## Problems to solve
A. In the essay on kitchen dressers, reproduce the passage from "My mother had" to "dresser for life.", substituting "sideboard" for "dresser" throughout.
B. According to the essay on kitchen dressers, what was the name of the everyday dinner set?
C. Continue the essay on kitchen dressers from the point at which it ends.
(Beginning of Page text)
A Dresser of Tales
For me, the thought of living in a house without a dresser is akin to living without a beating heart. It is incongruous to the very reverence of home. To be without one would be like a bibliophile living in a house without a bookcase or a painter inhabiting a room with no light. It is simply incomprehensible to me. My entire life can be plotted and recorded through an array of kitchen dressers over the years, all different in style and date but all documenting the life I have lived so far. Because in essence that is what a dresser is. It is a tangible photo album, a tactile journal of the discoveries and dreams of its owner.
My mother had a large Welsh oak dresser that seemed to engulf every room it occupied. It was Jacobean in design and despite the high shine it acquired over many years of her loving but incessant polishing, it still had a touch of gloom about it. It lurked in the shadows, its hefty bulk slumping into the worn carpet underneath. But she loved it. She added to it gradually throughout her life, but unlike me, she rarely played around with the styling of it. Once a piece was found and bought, it took up its rightful place on the dresser for life.
My love of pottery comes from my late mother. She was especially drawn to hand-thrown stoneware pieces, glazed in colours inspired by the landscape. As a child I didn’t fully appreciate the workmanship of these pieces, I found them uninspiring and lustreless. Of course I don’t feel that way now but then I think earthenware and stoneware are pieces you grow to respect with time.
Like most dressers, hers had two huge cupboards underneath the top shelves and in these her Wedgwood Pennine dinner service was kept. My father and her were given this as a wedding gift but I can’t recall us ever actually having used it. As a northern lass, I’m certain it was the name that appealed to her more than the actual design. First manufactured in 1965 it was described as ‘The Shape for Modern Living’ which seemed to conflict with the woman who only ever wanted a simple, old-fashioned life in the country. However despite its geometric, tile-like design, it did echo the rustic earthenware pieces of old.
But as I said, we never used it. Like her Laura Ashley dresses and Yves Saint Laurent perfume, she always saved it for best and in her mind there was rarely a day or occasion that met her criteria for best. I had almost completely forgotten about her everyday crockery until I started researching this blog. When I stumbled across on image of one of the plates, the memories came flooding back to me, which is quite apt because the dinner set was called ‘Memory Lane’. Also manufactured in 1965 by the Royal China Co, this charming pink Transferware design featured a traditional pastoral scene with a cottage on the edge of a pond, nestled among oak trees. Around the border of each piece were intertwining oak leaves and acorns. I wish I’d kept some of these pieces but as a child you never know what you’ll come to care about as an adult. Besides, by the time I reached my teenage years, I don’t think there was much of it left. Years of late night toast after an evening in the pub took their toll and pieces disappeared from the cupboard without notice.
(End of Page text)
(Beginning of Supplied information)
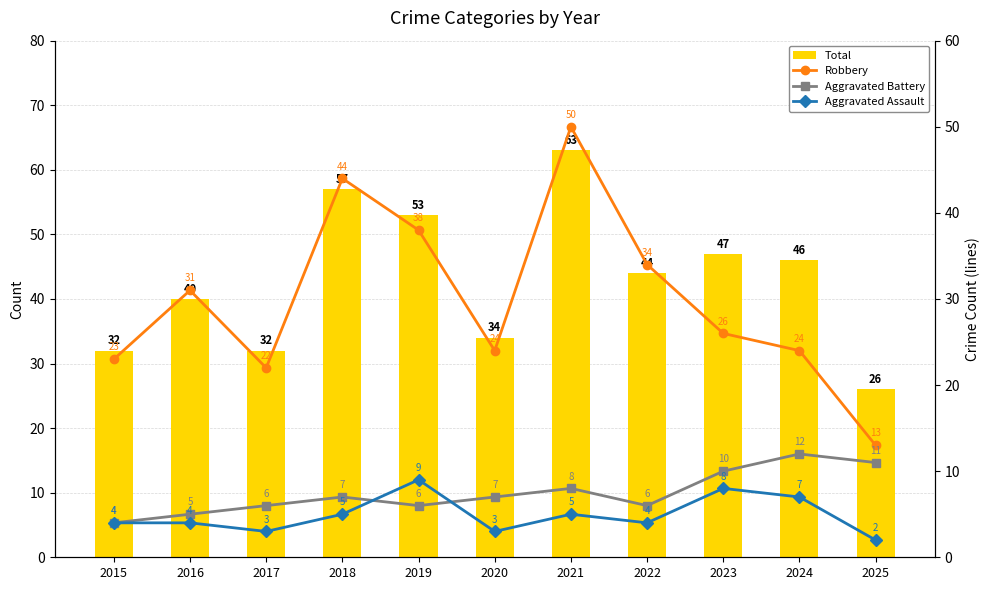

At which category is the sum across all series the highest?

2021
(End of Supplied information)
## Answers by item
A.
My mother had a large Welsh oak sideboard that seemed to engulf every room it occupied. It was Jacobean in design and despite the high shine it acquired over many years of her loving but incessant polishing, it still had a touch of gloom about it. It lurked in the shadows, its hefty bulk slumping into the worn carpet underneath. But she loved it. She added to it gradually throughout her life, but unlike me, she rarely played around with the styling of it. Once a piece was found and bought, it took up its rightful place on the sideboard for life.

B. It was called 'Memory Lane'.

C.
A few years later she met my stepfather - one of the kindest men I have ever known - and moved to Suffolk. She had finally achieved her dream. They lived in his cottage which overlooked wheat fields and every Sunday the peal of bells from the church in the village would come resounding over them. It was Peter, my stepfather, who introduced her to the Henry Watson Pottery in nearby Wattisfield and whenever any of us went to visit her, a trip to ‘Watty Potty’s’ as she called it was never missed. She bought it all and I’m not exaggerating. Little Original Suffolk Terracotta herb and condiment pots ran the length of her worktops and dry goods canisters became the backdrop to her dark green Rayburn. The bread crock made it onto the dresser along with a milk jug and lidded sugar bowl. There is not a single piece of my late mother’s pottery that I cannot recall. From the huge hand-painted Portuguese casserole dish that only ever came out at dinner parties when she made Coq-au-Vin, to her glazed coffee mugs that were reserved for Sundays when she treated herself to a coffee made with hot milk. They are all in my head and intrinsically linked to my life.
And I have become a pottery-obsessive in her wake. I’d rather buy a new jug than a pair of shoes. Recently I read a piece of writing by the queen of spongeware herself, Emma Bridgewater in which she openly admitted that she has probably spent more money on her kitchen dressers than her wardrobe. I laughed out loud when I read this. I can’t say in all honesty that the same is true of myself but I fully respect and appreciate the sentiment. But like Emma, I too know exactly what is on either of my two dressers at any time, which is in itself remarkable when I think about how often I change them.
My first ever kitchen dresser was a makeshift one, a mongrel that I bred myself. The base was an open beech kitchen unit from Habitat and above it were 3 shelves. It was around this time that Emma Bridgewater’s iconic Polka Dot design was introduced but in those days I couldn’t afford her pottery. My collection comprised mostly of eBay, flea market and charity shop finds; delicate cups and saucers with old-fashioned hand-painted florals and jugs from potteries long since disbanded.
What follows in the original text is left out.